* _WHAT THE TASK ASKS_
Transcribe every line below exactly; no image goes into the output.

* _INFORMATION PROVIDED_
────────────────

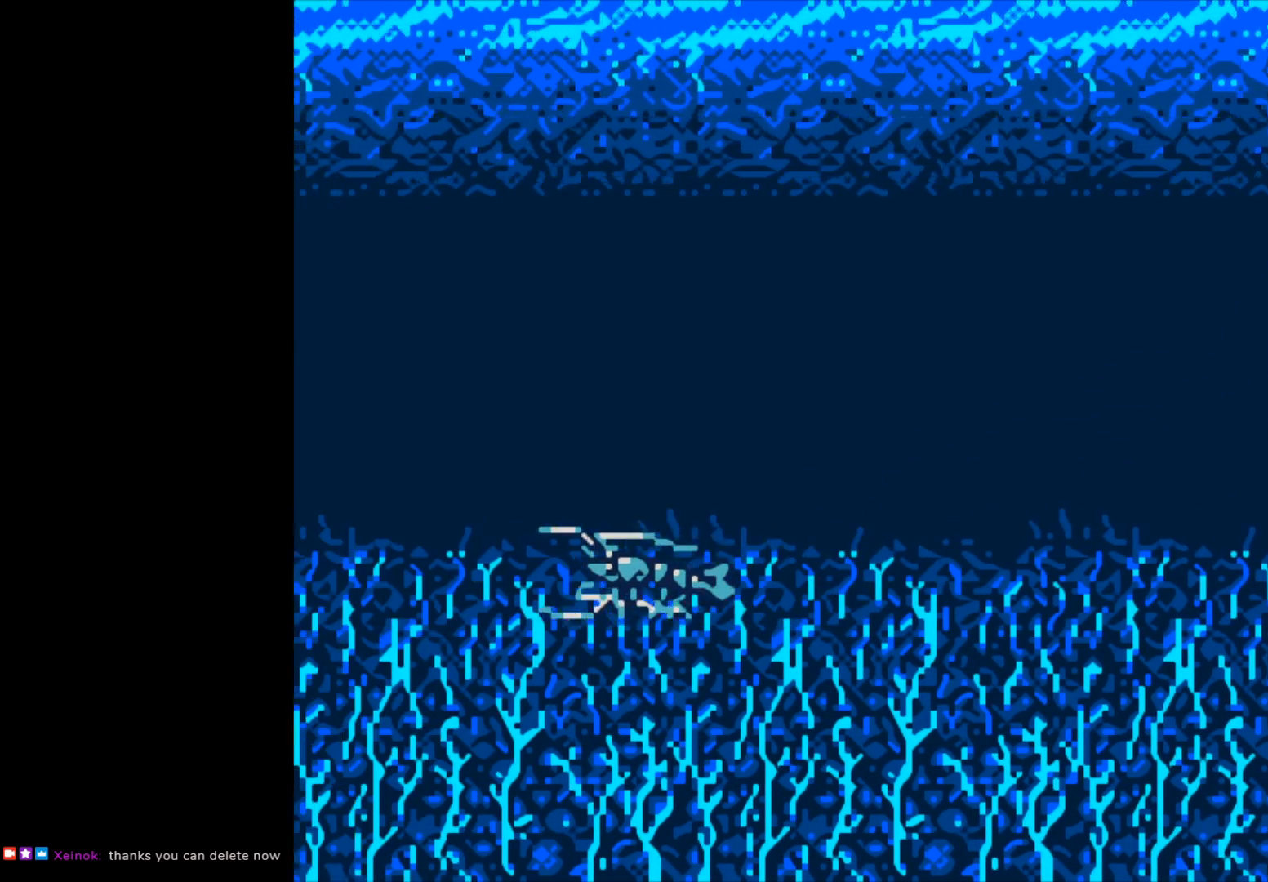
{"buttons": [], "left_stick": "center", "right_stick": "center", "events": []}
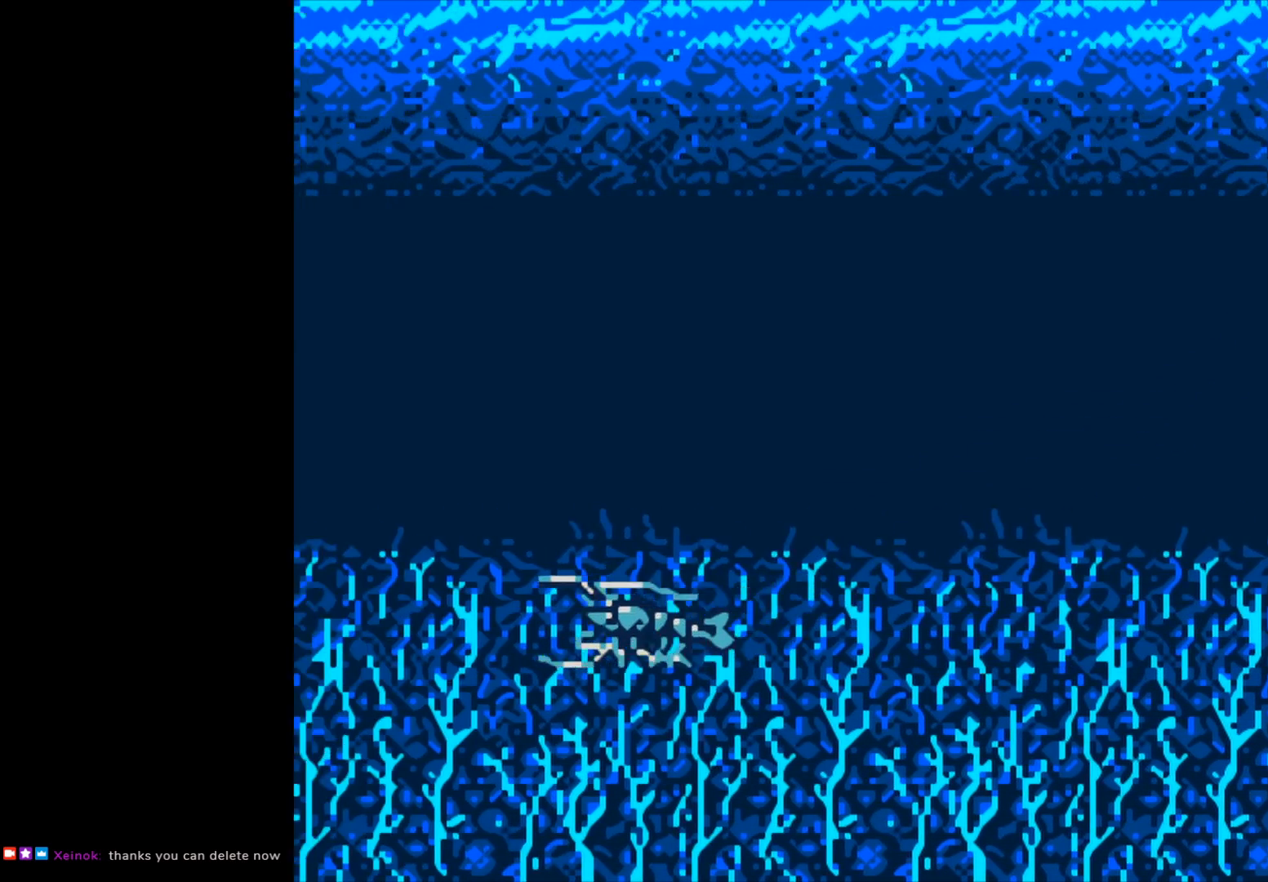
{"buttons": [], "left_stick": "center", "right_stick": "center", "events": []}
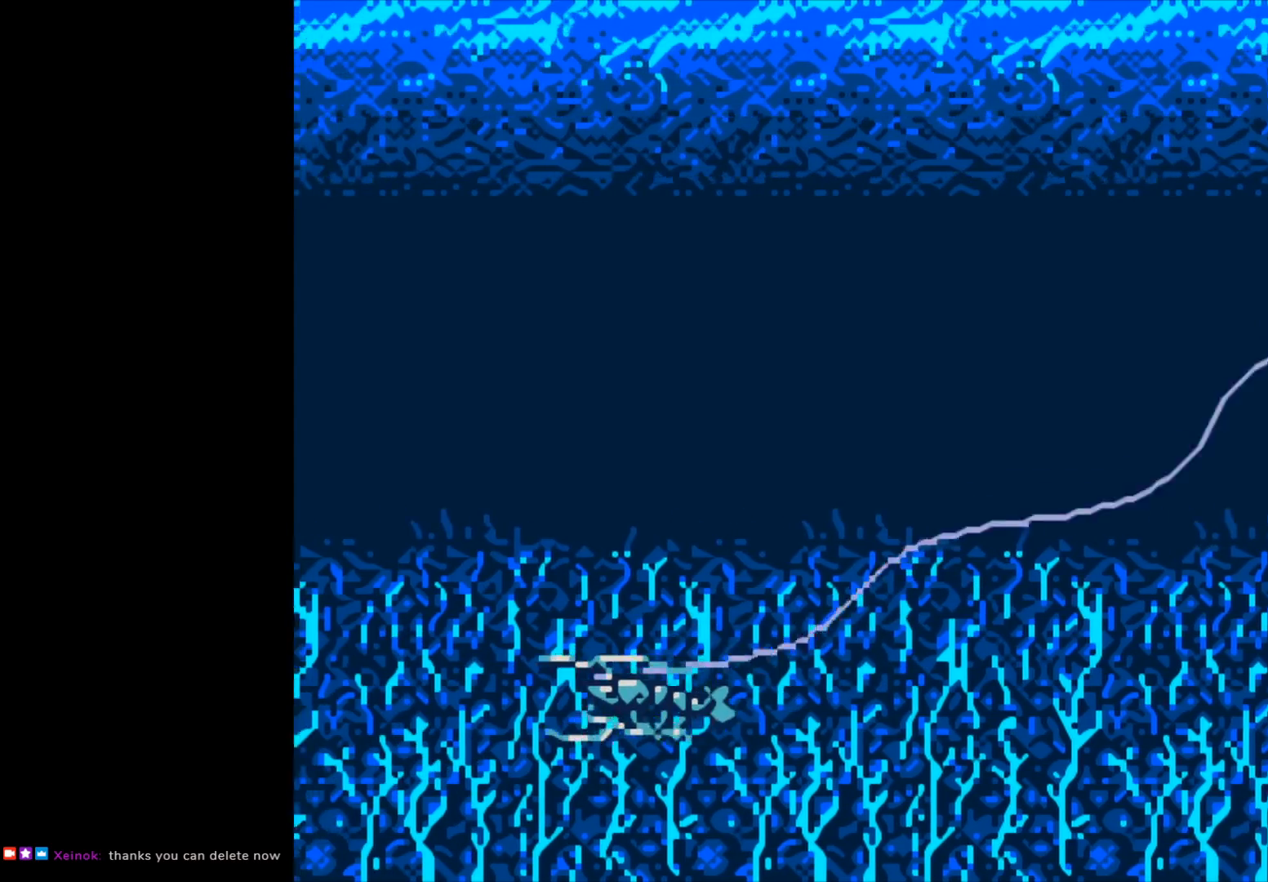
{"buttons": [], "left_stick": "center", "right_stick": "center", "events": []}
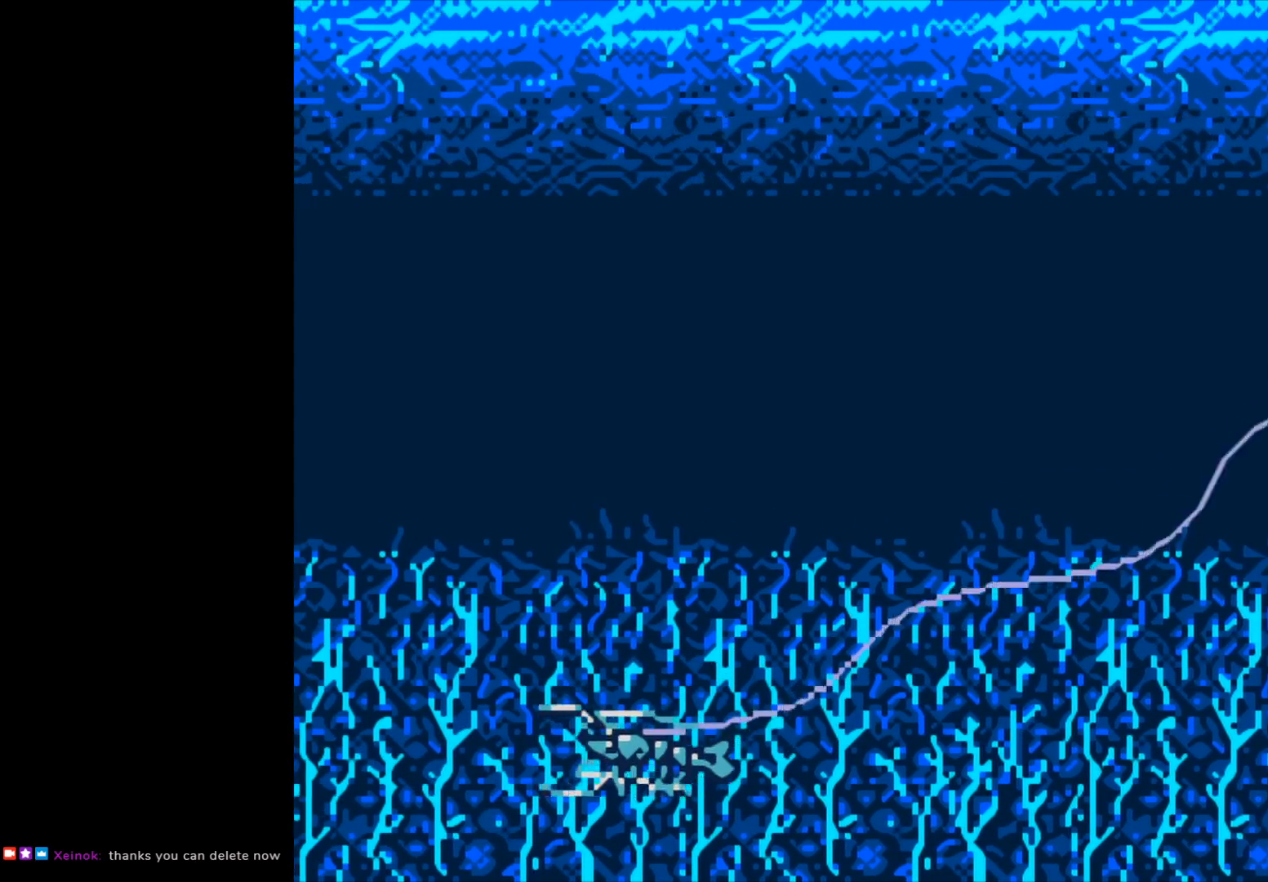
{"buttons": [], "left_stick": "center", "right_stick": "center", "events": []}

────────────────

* _ANSWER SECTION_
{"buttons": [], "left_stick": "center", "right_stick": "center", "events": []}
{"buttons": [], "left_stick": "center", "right_stick": "center", "events": []}
{"buttons": [], "left_stick": "center", "right_stick": "center", "events": []}
{"buttons": [], "left_stick": "center", "right_stick": "center", "events": []}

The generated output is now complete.